ベテランさん、凄い必死になって戦っている。私も本気と言えば本気だけども、そこまで必死になって戦っているって訳じゃないね。気持ちに余裕が無さそうだもん。
女の子に負けるっていうのが嫌なのかもしれないね。その気持ちは何となく分かる気がするよ。20年戦って生きてきた人が、急に出てきた初心者の二刀流使いの女の子に負けるだなんて、結構恥ずかしいことだよね。
単純に思っている以上に、攻撃をかわされたりしているからイライラしているのもあるかもしれない。
気持ちに余裕はあるといっても、気を抜いているわけじゃないから。ベテランさんの攻撃だって、普通に重くて鋭い一撃だし、そのくせに隙が無いから、無駄に面倒臭い。
炎よりも、あの灰色のスキルの方が良かったかな。嫌、あれは色々と危ないから駄目。今は暴走していないけど、買えた瞬間に暴走して人を巻き込んじゃったら大変だし。
うーん、このままで何とか勝つしかないか。スキルの相性的にも私の方が有利みたいだし。わざわざ変なチャレンジをする必要も無いね。

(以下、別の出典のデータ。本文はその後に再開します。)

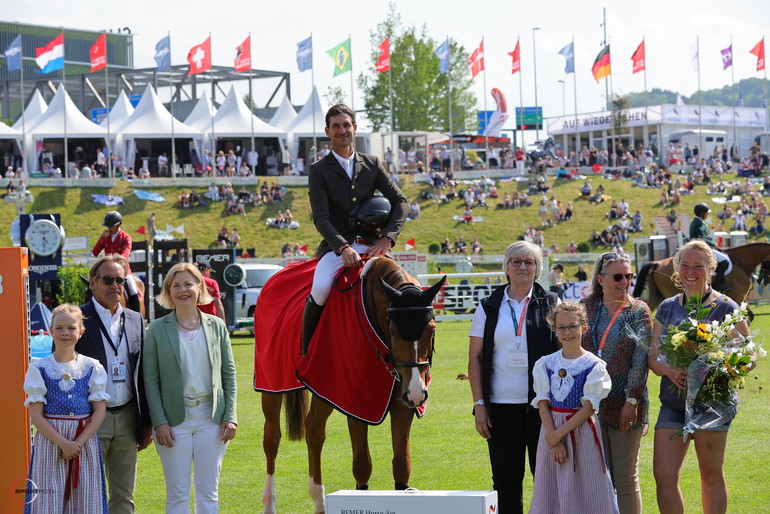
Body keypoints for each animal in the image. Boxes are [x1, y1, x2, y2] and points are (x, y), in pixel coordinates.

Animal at [260, 258, 444, 510]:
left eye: (432, 329)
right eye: (394, 331)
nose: (417, 392)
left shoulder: (402, 402)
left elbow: (401, 463)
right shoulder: (354, 401)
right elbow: (362, 465)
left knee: (313, 430)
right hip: (277, 385)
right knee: (274, 437)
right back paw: (275, 500)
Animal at [628, 243, 768, 310]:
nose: (762, 281)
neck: (740, 262)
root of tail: (657, 263)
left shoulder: (740, 298)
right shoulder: (738, 296)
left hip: (658, 295)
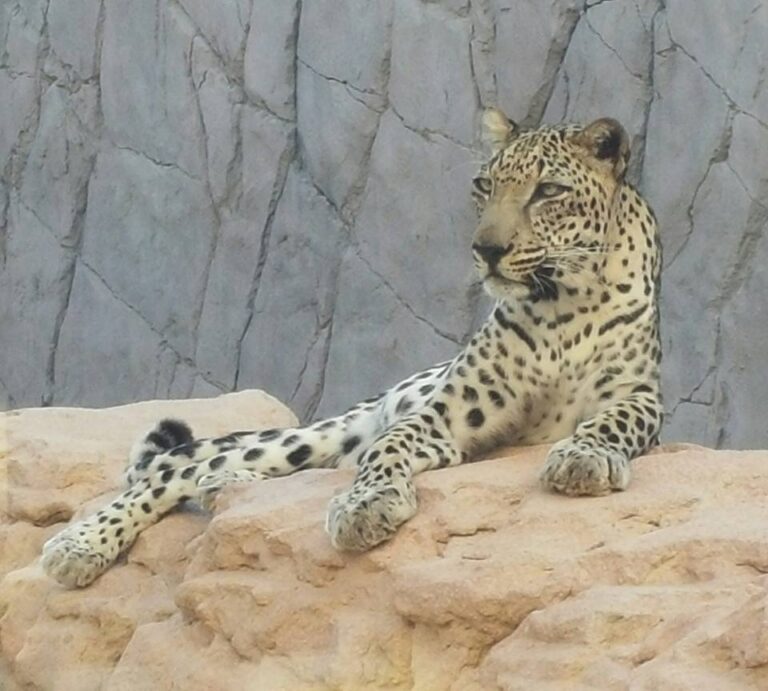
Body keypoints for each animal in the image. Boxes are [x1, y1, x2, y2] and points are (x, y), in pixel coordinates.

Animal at [42, 108, 663, 588]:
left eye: (548, 192)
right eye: (485, 187)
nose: (486, 249)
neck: (563, 304)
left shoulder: (641, 397)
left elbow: (611, 422)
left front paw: (583, 458)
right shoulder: (441, 415)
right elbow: (388, 449)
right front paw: (366, 507)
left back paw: (223, 489)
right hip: (314, 435)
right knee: (175, 472)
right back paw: (80, 545)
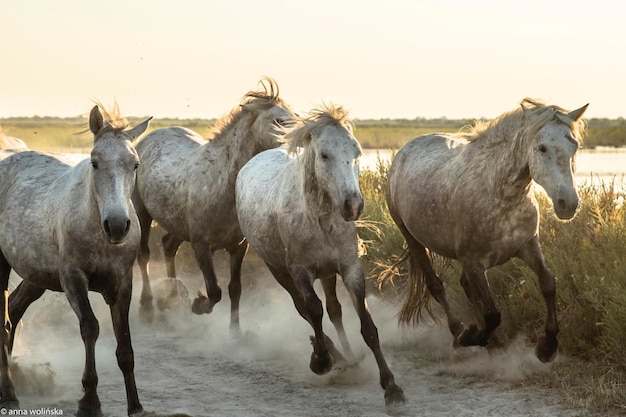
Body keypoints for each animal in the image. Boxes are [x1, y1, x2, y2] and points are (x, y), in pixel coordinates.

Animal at [0, 102, 151, 414]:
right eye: (94, 162)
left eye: (135, 164)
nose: (117, 225)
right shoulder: (73, 278)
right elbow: (90, 328)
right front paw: (89, 399)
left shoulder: (123, 283)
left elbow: (125, 346)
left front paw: (135, 405)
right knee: (3, 319)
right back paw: (8, 392)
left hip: (36, 277)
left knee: (14, 309)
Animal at [133, 77, 294, 332]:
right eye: (278, 120)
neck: (222, 185)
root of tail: (145, 139)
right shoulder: (201, 246)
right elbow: (214, 291)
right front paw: (198, 305)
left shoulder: (238, 247)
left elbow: (234, 289)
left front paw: (235, 331)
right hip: (143, 214)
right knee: (144, 255)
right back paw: (148, 307)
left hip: (177, 223)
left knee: (168, 245)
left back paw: (171, 298)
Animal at [236, 105, 408, 406]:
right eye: (325, 155)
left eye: (357, 152)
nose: (353, 205)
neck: (319, 217)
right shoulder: (300, 271)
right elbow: (313, 311)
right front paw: (321, 360)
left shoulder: (349, 268)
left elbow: (367, 325)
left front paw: (391, 387)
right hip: (278, 269)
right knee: (304, 308)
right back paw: (332, 355)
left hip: (327, 272)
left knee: (334, 310)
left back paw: (348, 357)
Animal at [386, 97, 584, 360]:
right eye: (542, 148)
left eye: (575, 146)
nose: (568, 204)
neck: (499, 194)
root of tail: (404, 151)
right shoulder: (474, 261)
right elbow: (492, 314)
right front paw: (472, 336)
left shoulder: (528, 245)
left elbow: (548, 284)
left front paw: (547, 346)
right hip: (413, 240)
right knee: (436, 286)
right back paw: (459, 333)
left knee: (465, 287)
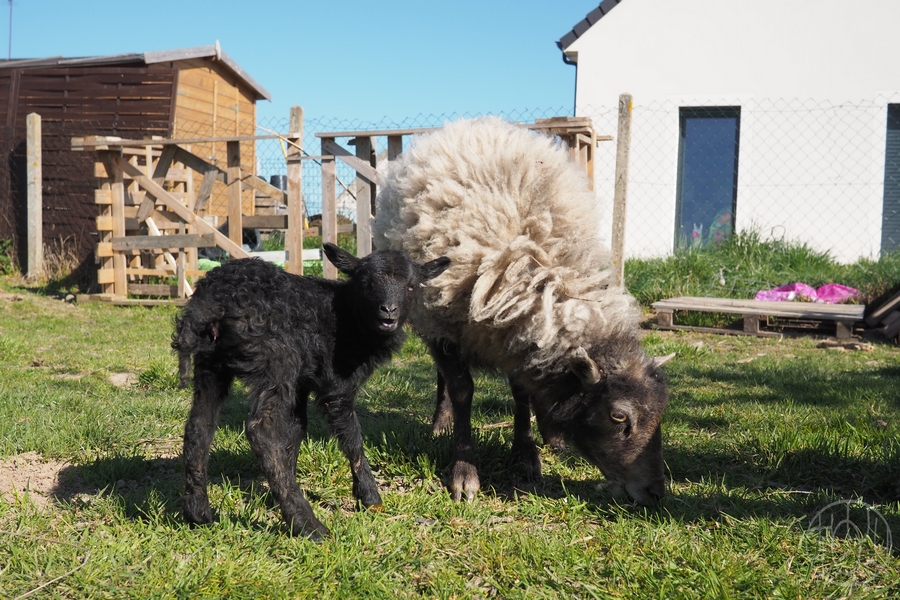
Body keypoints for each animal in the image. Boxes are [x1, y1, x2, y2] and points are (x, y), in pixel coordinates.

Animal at [171, 241, 450, 540]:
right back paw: (308, 524)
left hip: (211, 364)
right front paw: (370, 498)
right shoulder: (337, 385)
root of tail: (212, 301)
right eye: (366, 282)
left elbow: (296, 430)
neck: (347, 315)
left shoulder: (302, 383)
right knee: (261, 430)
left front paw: (281, 484)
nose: (389, 311)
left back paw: (198, 512)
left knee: (200, 426)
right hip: (276, 361)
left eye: (411, 286)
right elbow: (352, 438)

「クッ…………!!攻撃が上手く決まらないだと………!!相手は初心者の筈なのに!!」
「よっこらしょと」
____ヒュン!!ゴォォォ!!____
「おぉ!!出たっ!!アヤヒの得意な閃光スキル!!」
「なっ………!!動きが………見えない………!!」
「へへっ、動きが遅いんじゃないの?」
「あれが………閃光スキルの動き………はじめて見た」
瞬間移動をして、ベテランさんを戸惑わせようとしてみたけど、一瞬驚いただけで、その後はすぐに切り替えして攻撃を防がれてしまった。
でも、一瞬驚いてくれたのがあったせいで、頬に少しだけ掠り傷を与えることが出来た。多分、これじゃ勝ったっていうのには物足りないって感じなんだろうけど。

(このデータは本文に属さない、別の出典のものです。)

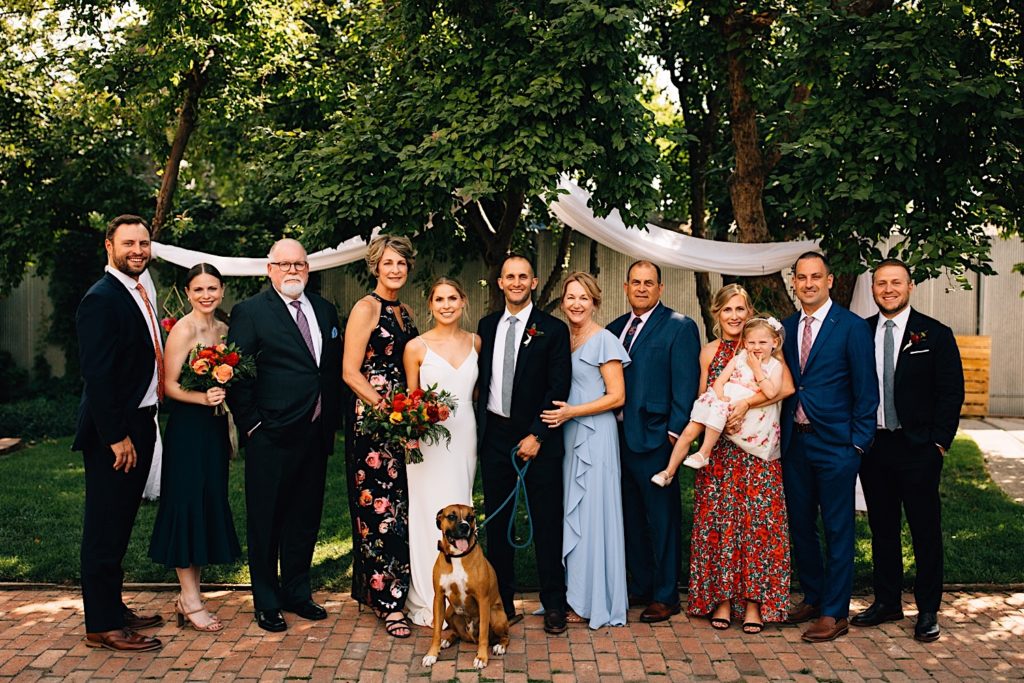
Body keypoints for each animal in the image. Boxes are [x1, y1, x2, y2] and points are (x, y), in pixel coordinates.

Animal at [419, 505, 507, 671]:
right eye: (451, 517)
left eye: (470, 517)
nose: (465, 526)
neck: (457, 557)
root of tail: (470, 637)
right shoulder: (438, 598)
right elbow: (436, 631)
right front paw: (432, 654)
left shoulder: (483, 600)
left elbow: (484, 634)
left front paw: (481, 657)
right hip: (449, 612)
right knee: (456, 632)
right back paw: (447, 640)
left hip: (495, 615)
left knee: (504, 636)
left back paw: (500, 646)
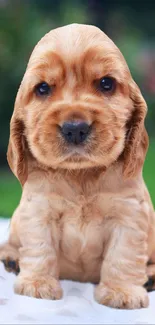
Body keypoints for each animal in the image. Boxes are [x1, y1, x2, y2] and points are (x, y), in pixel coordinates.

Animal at [0, 24, 155, 308]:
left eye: (106, 83)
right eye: (42, 89)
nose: (75, 128)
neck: (81, 174)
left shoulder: (128, 214)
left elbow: (122, 255)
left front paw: (121, 292)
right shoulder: (38, 211)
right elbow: (40, 248)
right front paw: (37, 284)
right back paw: (12, 259)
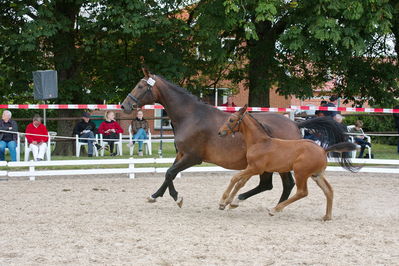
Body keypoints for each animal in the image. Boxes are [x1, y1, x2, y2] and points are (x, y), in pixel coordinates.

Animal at [219, 105, 356, 220]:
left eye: (231, 120)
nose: (220, 132)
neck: (260, 142)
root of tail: (323, 149)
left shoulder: (255, 168)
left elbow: (235, 178)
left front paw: (223, 201)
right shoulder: (251, 168)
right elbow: (240, 182)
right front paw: (230, 202)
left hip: (300, 173)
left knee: (302, 192)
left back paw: (275, 209)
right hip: (316, 175)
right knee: (328, 190)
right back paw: (327, 216)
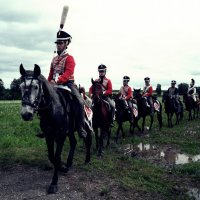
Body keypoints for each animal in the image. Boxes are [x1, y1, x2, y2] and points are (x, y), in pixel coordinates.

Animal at [18, 64, 92, 194]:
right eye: (20, 87)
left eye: (36, 87)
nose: (26, 114)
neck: (53, 109)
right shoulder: (49, 135)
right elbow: (51, 156)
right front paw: (62, 167)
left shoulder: (61, 135)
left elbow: (56, 157)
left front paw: (54, 183)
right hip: (70, 131)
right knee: (74, 142)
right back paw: (68, 164)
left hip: (86, 126)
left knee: (87, 140)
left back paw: (87, 160)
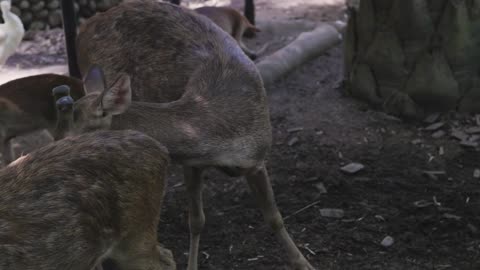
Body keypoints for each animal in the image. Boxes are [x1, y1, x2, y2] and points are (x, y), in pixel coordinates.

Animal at [59, 1, 316, 268]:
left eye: (78, 134)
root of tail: (84, 28)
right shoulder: (192, 163)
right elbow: (196, 221)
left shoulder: (256, 158)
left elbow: (274, 216)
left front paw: (304, 263)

瞬間移動も駄目となると………うーん、どうしようかな?
おっ?ちょっと面白いことを思い付いたから、試してみようかな。今までスキルを剣だけに纏って使っていたけど、直接体に纏ってみるというのはどうだろうか。
今のところ、体に直接スキルを纏って戦っている人を見たことないから、果たして出来るのかっていうことなんだけど…………

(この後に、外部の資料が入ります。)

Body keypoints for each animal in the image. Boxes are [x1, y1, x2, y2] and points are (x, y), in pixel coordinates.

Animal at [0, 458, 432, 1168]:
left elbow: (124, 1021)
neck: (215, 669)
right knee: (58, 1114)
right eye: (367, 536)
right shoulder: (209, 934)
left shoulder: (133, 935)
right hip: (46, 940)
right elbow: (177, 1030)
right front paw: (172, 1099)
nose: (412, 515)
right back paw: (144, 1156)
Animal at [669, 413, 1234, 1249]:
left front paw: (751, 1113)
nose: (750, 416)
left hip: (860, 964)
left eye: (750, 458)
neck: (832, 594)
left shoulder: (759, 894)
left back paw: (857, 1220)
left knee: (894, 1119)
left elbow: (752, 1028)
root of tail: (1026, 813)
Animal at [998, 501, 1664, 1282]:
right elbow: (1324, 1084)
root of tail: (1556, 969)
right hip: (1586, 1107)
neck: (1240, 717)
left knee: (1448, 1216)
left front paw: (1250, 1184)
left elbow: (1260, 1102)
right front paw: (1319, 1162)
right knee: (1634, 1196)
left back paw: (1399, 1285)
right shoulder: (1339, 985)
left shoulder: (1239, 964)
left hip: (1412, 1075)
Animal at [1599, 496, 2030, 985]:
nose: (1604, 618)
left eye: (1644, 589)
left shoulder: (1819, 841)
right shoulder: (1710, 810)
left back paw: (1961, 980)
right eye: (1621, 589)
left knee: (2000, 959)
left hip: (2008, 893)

悩んでいる場合じゃないよね。やるだけやってみるしか無いよ。出来なかったら出来なかったってことで、出来たら出来たで戦いの幅が広がる。それだけだもん。
「うん………?君、何か企んでいるようだね?」
「さぁ?どうでしょうかね?ご想像にお任せしますよ」
「そう簡単に思い通りにさせるわけが無いだろ!!」
____ヒュォォ!!パキパキパキッ!!!!____
「うっほ………うぅ………寒っ!!」
「やべぇ………凍え死ぬ………これ絶対に死ぬ寒さだよ………」
「俺の氷の剣は………万物を切り裂く!!君の剣もなまくらにしてあげよう!!」
____パリィィン!!シュゥゥ…………____
「なっ……!!俺の氷を………残らず薙ぎ払った!?」
(よしっ………いける!!)
____チャキン____
「剣をしまった?まさか………!?スキルを直接体に纏うつもりか!?そんなこと………俺でも出来な_____」
「はぁぁぁぁぁぁああああああ!!!!!!」
気合いを力を込めて、辺りに響き渡るような声で叫んだ。
すると、私の体に灰色のスキルが集まるようにして纏わり付いてきた。
うん?あれ?炎の方を纏おうとしたのに………何でかな?
まぁ、スキルをコントロールできていないからだと思うんだけど。出てきちゃったものほ仕方ないし、問題も無いようだから、こっちのスキルで戦おう。